Print the full set of records below, character for character and picture-free.

(Beginning of RECORDS FOR THIS EXERCISE)

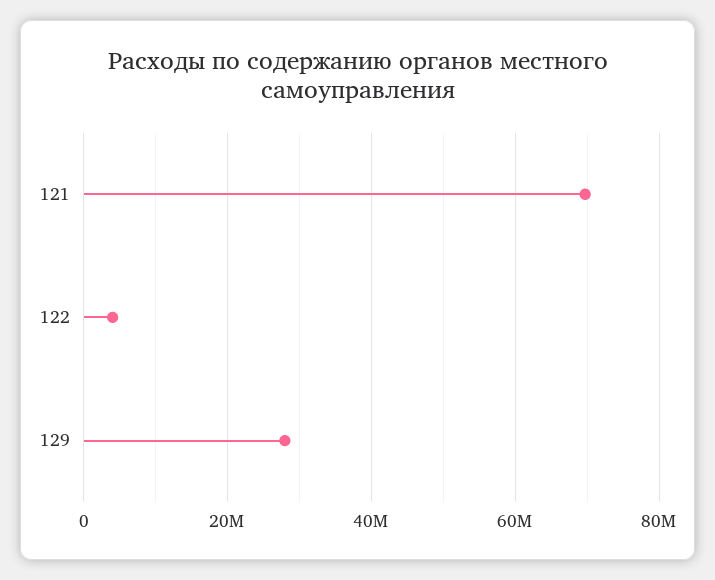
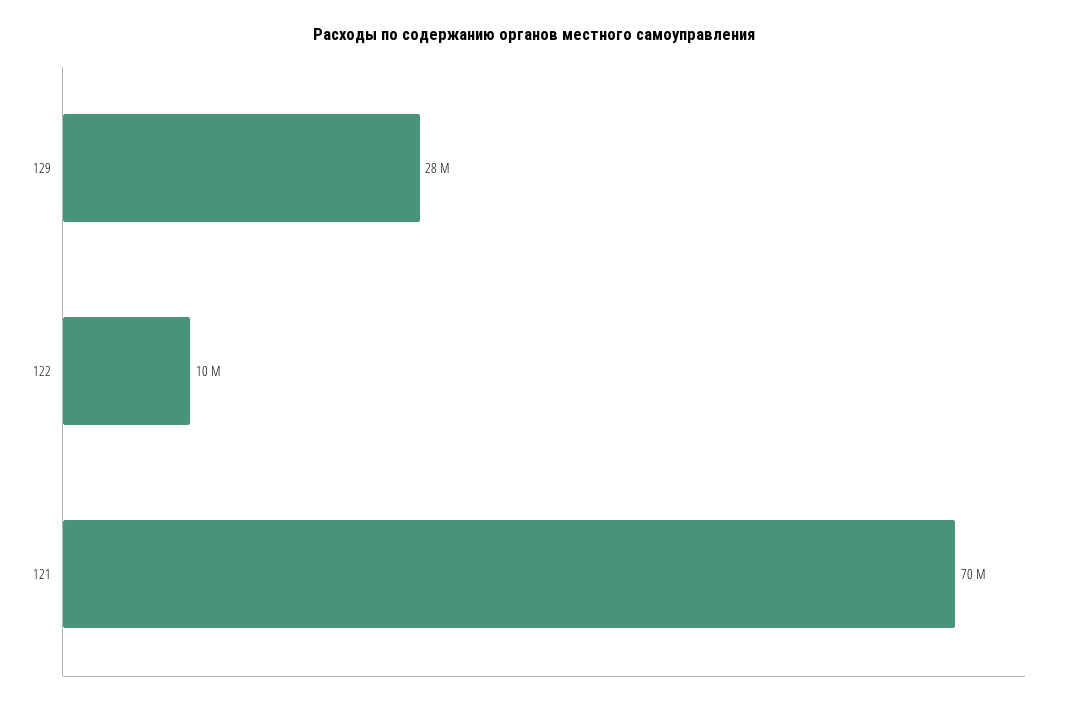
  {
    "121": 70000000,
-   "122": 4000000,
+   "122": 10000000,
    "129": 28000000
  }

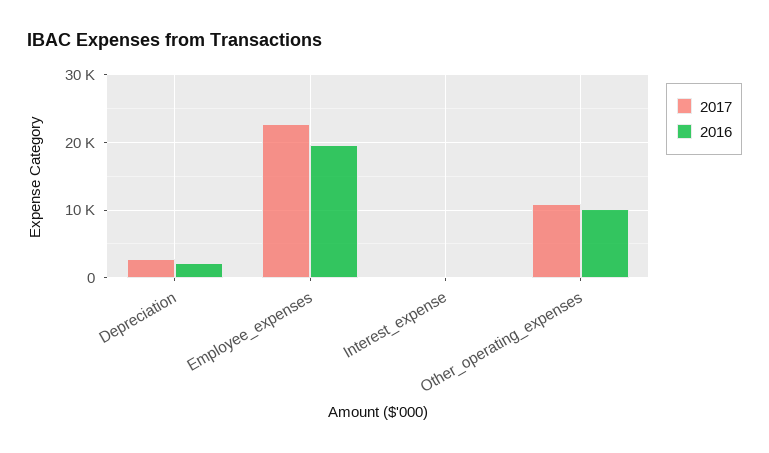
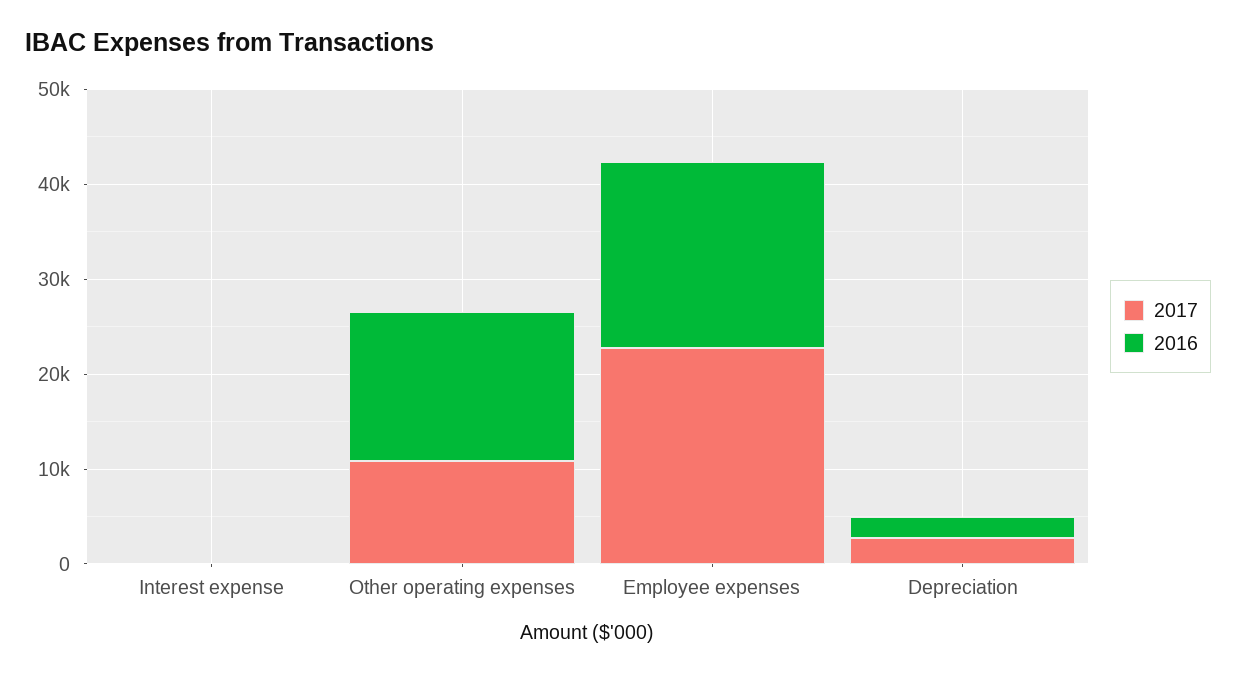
  {
    "2017": {
      "Depreciation": 3000,
      "Employee_expenses": 23000,
      "Interest_expense": 0,
      "Other_operating_expenses": 11000
    },
    "2016": {
      "Depreciation": 2000,
      "Employee_expenses": 20000,
      "Interest_expense": 0,
-     "Other_operating_expenses": 10000
+     "Other_operating_expenses": 16000
    }
  }

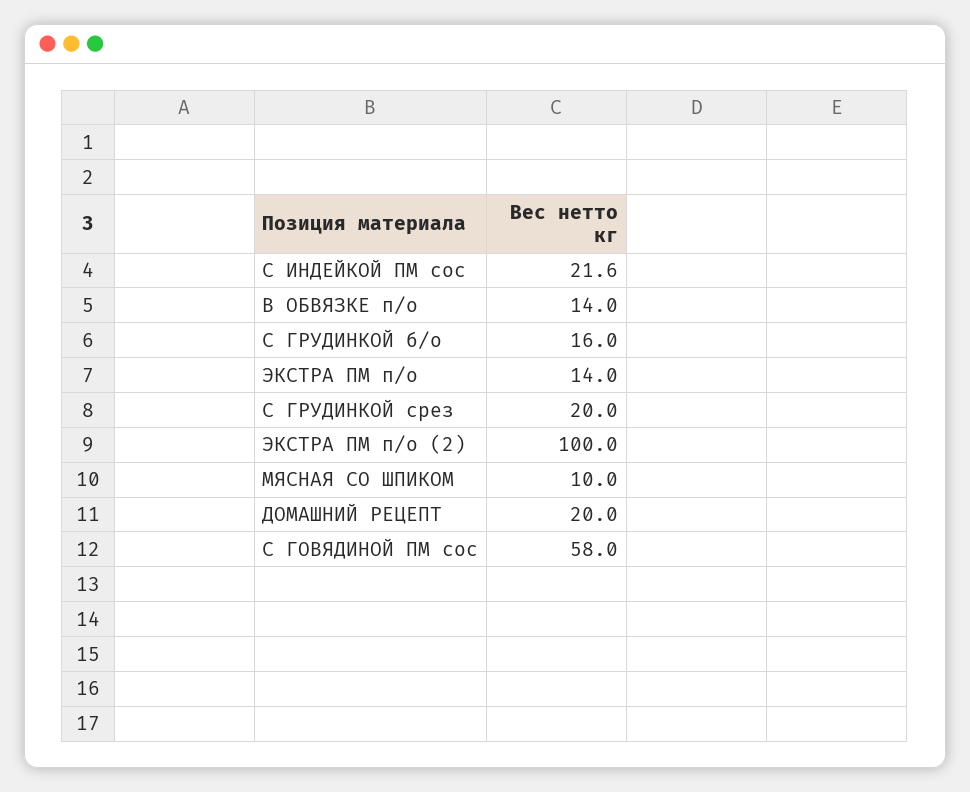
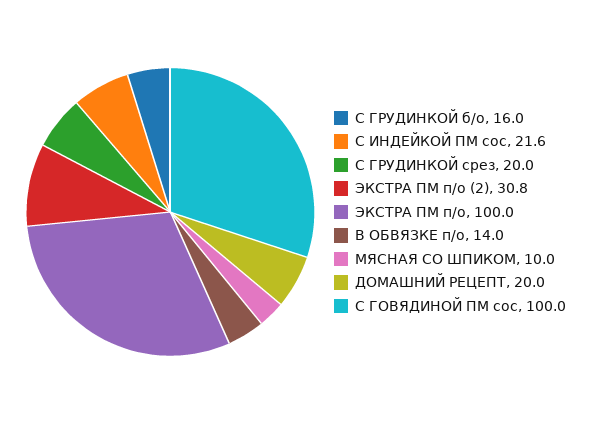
  {
    "С ИНДЕЙКОЙ ПМ сос": 21.6,
    "В ОБВЯЗКЕ п/о": 14,
    "С ГРУДИНКОЙ б/о": 16,
-   "ЭКСТРА ПМ п/о": 14,
+   "ЭКСТРА ПМ п/о": 100,
    "С ГРУДИНКОЙ срез": 20,
-   "ЭКСТРА ПМ п/о (2)": 100,
+   "ЭКСТРА ПМ п/о (2)": 30.8,
    "МЯСНАЯ СО ШПИКОМ": 10,
    "ДОМАШНИЙ РЕЦЕПТ": 20,
-   "С ГОВЯДИНОЙ ПМ сос": 58
+   "С ГОВЯДИНОЙ ПМ сос": 100
  }

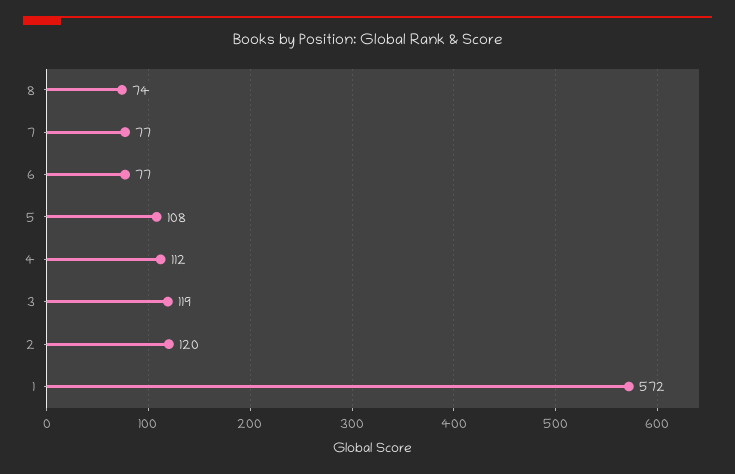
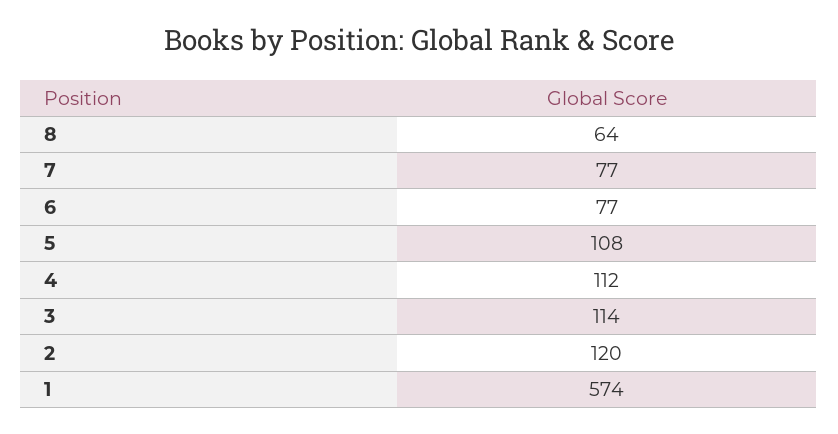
  {
-   "8": 74,
+   "8": 64,
    "7": 77,
    "6": 77,
    "5": 108,
    "4": 112,
-   "3": 119,
+   "3": 114,
    "2": 120,
-   "1": 572
+   "1": 574
  }

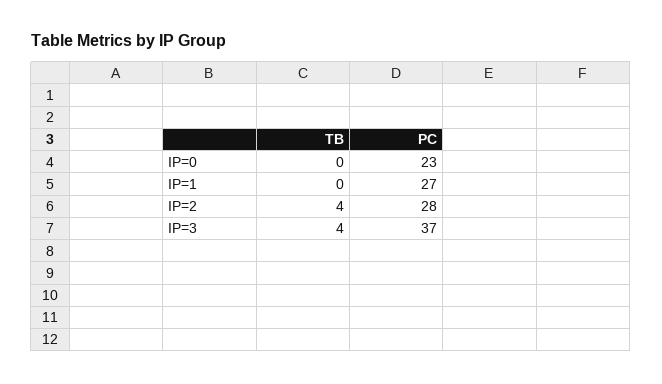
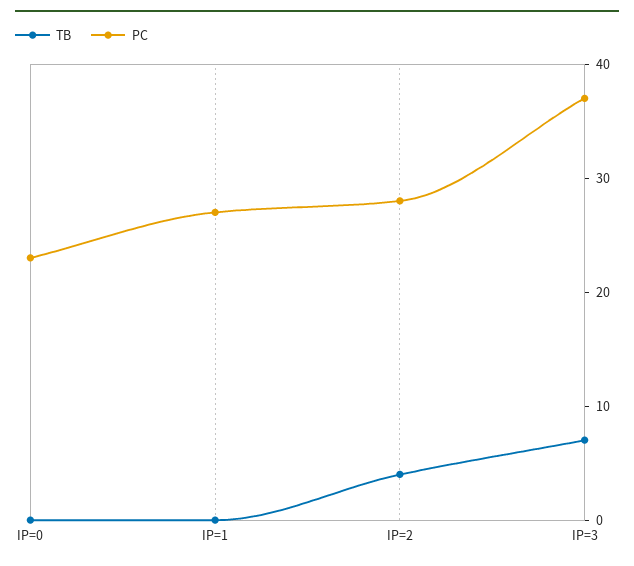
  {
    "TB": {
      "IP=0": 0,
      "IP=1": 0,
      "IP=2": 4,
-     "IP=3": 4
+     "IP=3": 7
    },
    "PC": {
      "IP=0": 23,
      "IP=1": 27,
      "IP=2": 28,
      "IP=3": 37
    }
  }

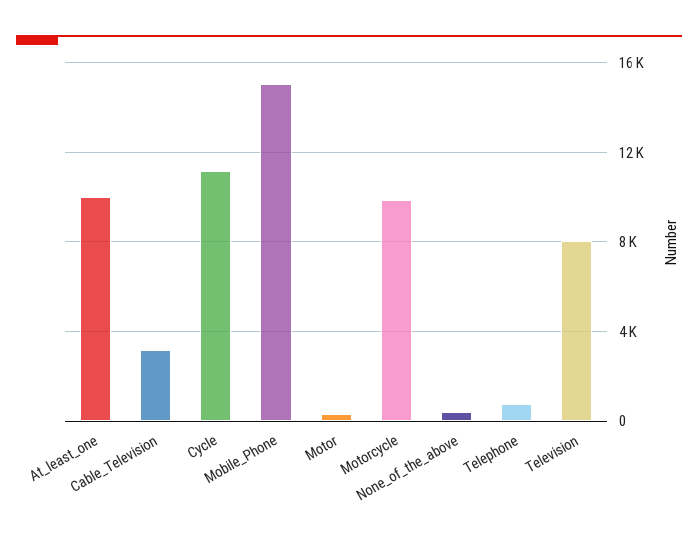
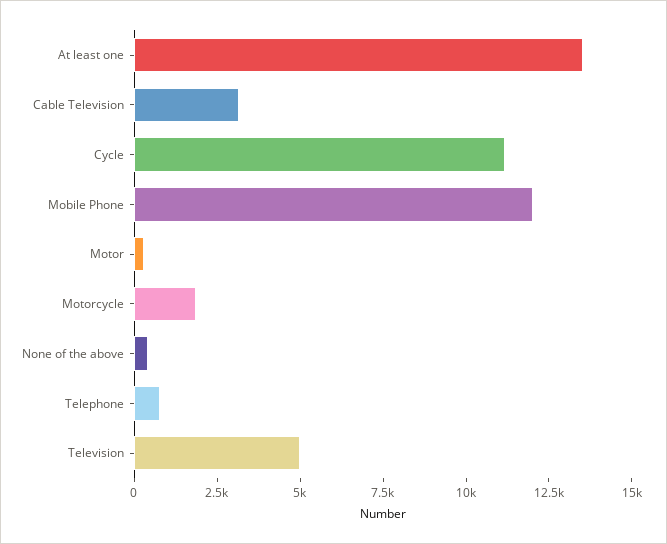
  {
-   "At_least_one": 10000,
+   "At_least_one": 13500,
    "Cable_Television": 3000,
    "Cycle": 11000,
-   "Mobile_Phone": 15000,
+   "Mobile_Phone": 12000,
    "Motor": 500,
-   "Motorcycle": 10000,
+   "Motorcycle": 2000,
    "None_of_the_above": 500,
    "Telephone": 1000,
-   "Television": 8000
+   "Television": 5000
  }

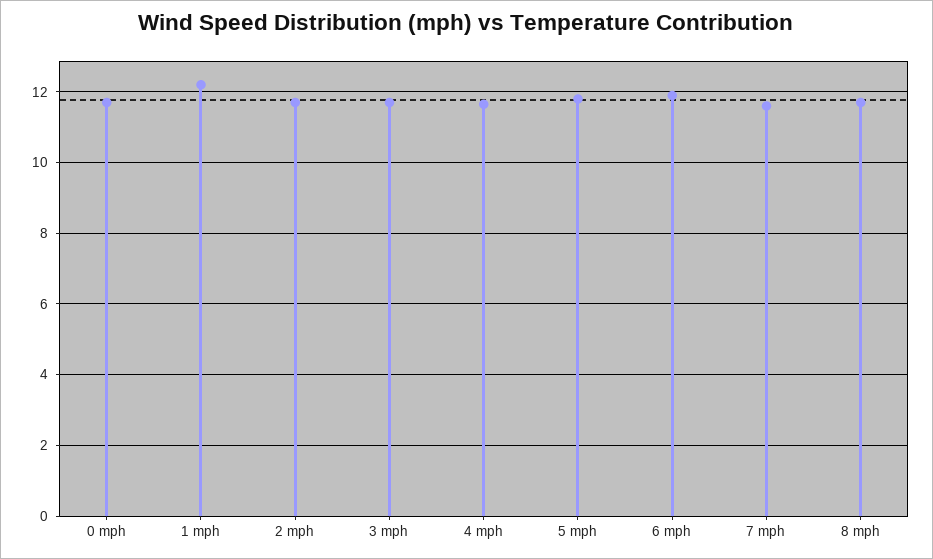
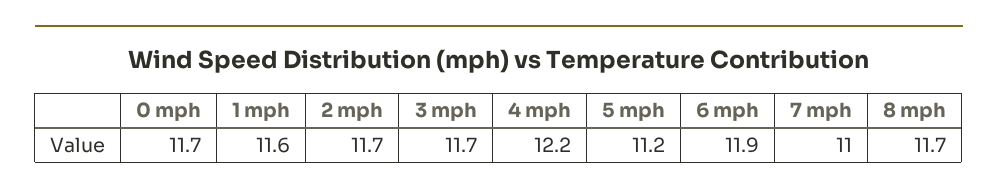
  {
    "0 mph": 11.7,
-   "1 mph": 12.2,
+   "1 mph": 11.6,
    "2 mph": 11.7,
    "3 mph": 11.7,
-   "4 mph": 11.6,
+   "4 mph": 12.2,
-   "5 mph": 11.8,
+   "5 mph": 11.2,
    "6 mph": 11.9,
-   "7 mph": 11.6,
+   "7 mph": 11,
    "8 mph": 11.7
  }

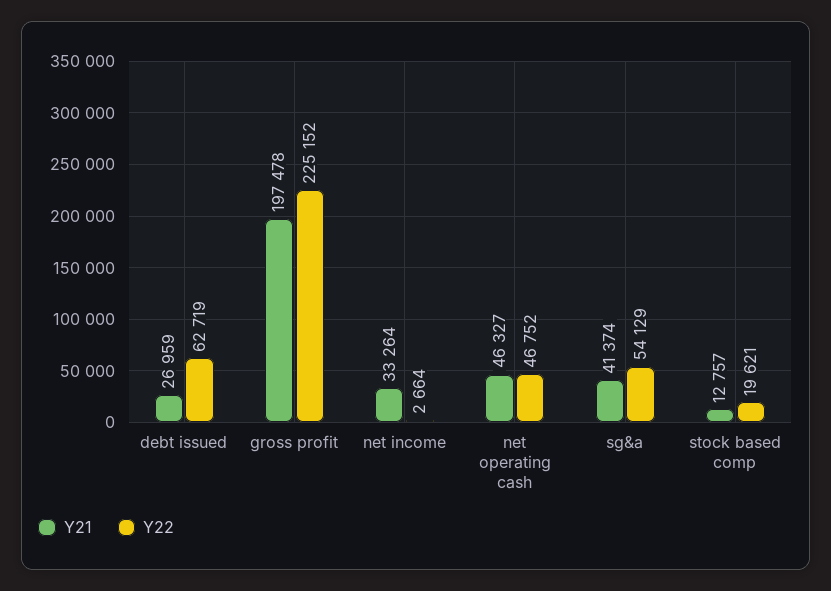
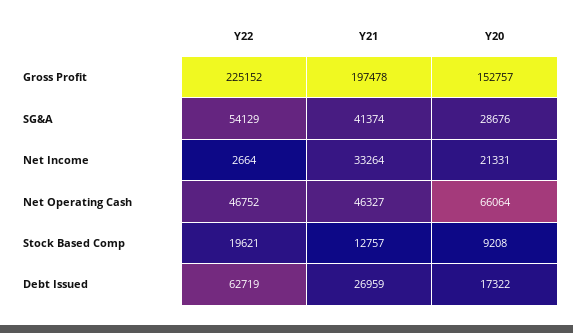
  {
    "Y21": {
      "debt issued": 26959,
      "gross profit": 197478,
      "net income": 33264,
      "net operating cash": 46327,
      "sg&a": 41374,
      "stock based comp": 12757
    },
    "Y22": {
      "debt issued": 62719,
      "gross profit": 225152,
      "net income": 2664,
      "net operating cash": 46752,
      "sg&a": 54129,
      "stock based comp": 19621
-   }
+   },
+   "Y20": {
+     "gross profit": 152757,
+     "sg&a": 28676,
+     "net income": 21331,
+     "net operating cash": 66064,
+     "stock based comp": 9208,
+     "debt issued": 17322
+   }
  }

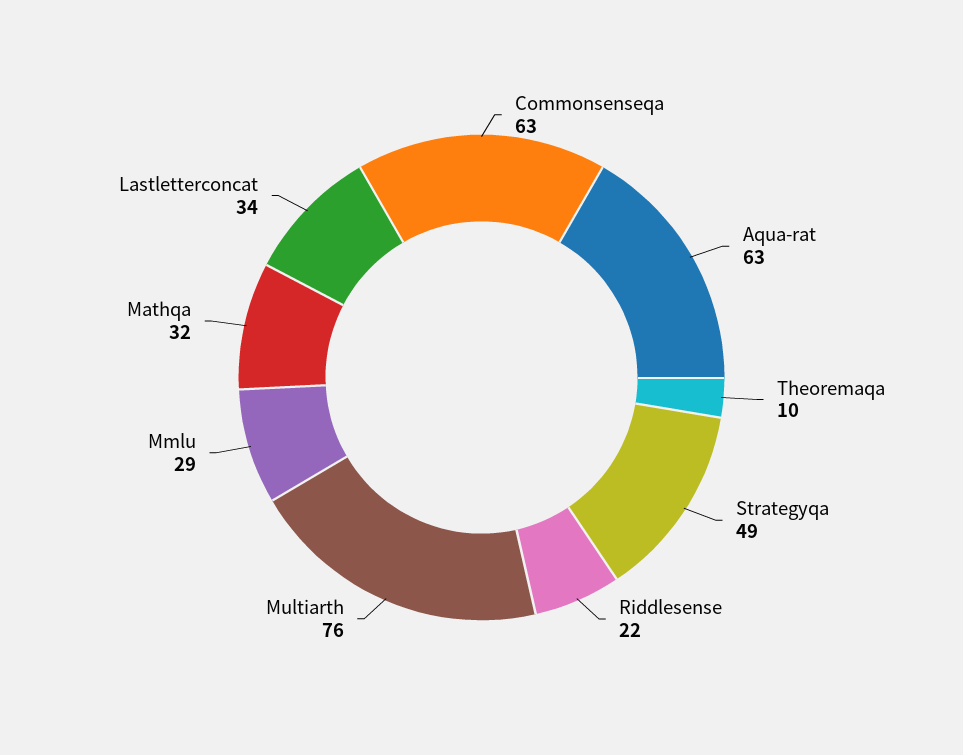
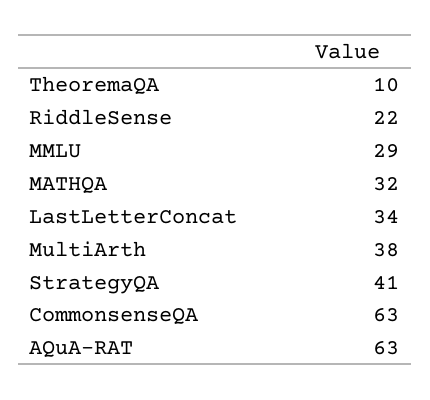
  {
    "Commonsenseqa": 63,
    "Aqua-rat": 63,
    "Theoremaqa": 10,
-   "Strategyqa": 49,
+   "Strategyqa": 41,
    "Riddlesense": 22,
-   "Multiarth": 76,
+   "Multiarth": 38,
    "Mmlu": 29,
    "Mathqa": 32,
    "Lastletterconcat": 34
  }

(End of RECORDS FOR THIS EXERCISE)

- **SOLUTION FOR THIS PROBLEM**:
  {
    "121": 70000000,
-   "122": 4000000,
+   "122": 10000000,
    "129": 28000000
  }

  {
    "2017": {
      "Depreciation": 3000,
      "Employee_expenses": 23000,
      "Interest_expense": 0,
      "Other_operating_expenses": 11000
    },
    "2016": {
      "Depreciation": 2000,
      "Employee_expenses": 20000,
      "Interest_expense": 0,
-     "Other_operating_expenses": 10000
+     "Other_operating_expenses": 16000
    }
  }

  {
    "С ИНДЕЙКОЙ ПМ сос": 21.6,
    "В ОБВЯЗКЕ п/о": 14,
    "С ГРУДИНКОЙ б/о": 16,
-   "ЭКСТРА ПМ п/о": 14,
+   "ЭКСТРА ПМ п/о": 100,
    "С ГРУДИНКОЙ срез": 20,
-   "ЭКСТРА ПМ п/о (2)": 100,
+   "ЭКСТРА ПМ п/о (2)": 30.8,
    "МЯСНАЯ СО ШПИКОМ": 10,
    "ДОМАШНИЙ РЕЦЕПТ": 20,
-   "С ГОВЯДИНОЙ ПМ сос": 58
+   "С ГОВЯДИНОЙ ПМ сос": 100
  }

  {
-   "8": 74,
+   "8": 64,
    "7": 77,
    "6": 77,
    "5": 108,
    "4": 112,
-   "3": 119,
+   "3": 114,
    "2": 120,
-   "1": 572
+   "1": 574
  }

  {
    "TB": {
      "IP=0": 0,
      "IP=1": 0,
      "IP=2": 4,
-     "IP=3": 4
+     "IP=3": 7
    },
    "PC": {
      "IP=0": 23,
      "IP=1": 27,
      "IP=2": 28,
      "IP=3": 37
    }
  }

  {
-   "At_least_one": 10000,
+   "At_least_one": 13500,
    "Cable_Television": 3000,
    "Cycle": 11000,
-   "Mobile_Phone": 15000,
+   "Mobile_Phone": 12000,
    "Motor": 500,
-   "Motorcycle": 10000,
+   "Motorcycle": 2000,
    "None_of_the_above": 500,
    "Telephone": 1000,
-   "Television": 8000
+   "Television": 5000
  }

  {
    "0 mph": 11.7,
-   "1 mph": 12.2,
+   "1 mph": 11.6,
    "2 mph": 11.7,
    "3 mph": 11.7,
-   "4 mph": 11.6,
+   "4 mph": 12.2,
-   "5 mph": 11.8,
+   "5 mph": 11.2,
    "6 mph": 11.9,
-   "7 mph": 11.6,
+   "7 mph": 11,
    "8 mph": 11.7
  }

  {
    "Y21": {
      "debt issued": 26959,
      "gross profit": 197478,
      "net income": 33264,
      "net operating cash": 46327,
      "sg&a": 41374,
      "stock based comp": 12757
    },
    "Y22": {
      "debt issued": 62719,
      "gross profit": 225152,
      "net income": 2664,
      "net operating cash": 46752,
      "sg&a": 54129,
      "stock based comp": 19621
-   }
+   },
+   "Y20": {
+     "gross profit": 152757,
+     "sg&a": 28676,
+     "net income": 21331,
+     "net operating cash": 66064,
+     "stock based comp": 9208,
+     "debt issued": 17322
+   }
  }

  {
    "Commonsenseqa": 63,
    "Aqua-rat": 63,
    "Theoremaqa": 10,
-   "Strategyqa": 49,
+   "Strategyqa": 41,
    "Riddlesense": 22,
-   "Multiarth": 76,
+   "Multiarth": 38,
    "Mmlu": 29,
    "Mathqa": 32,
    "Lastletterconcat": 34
  }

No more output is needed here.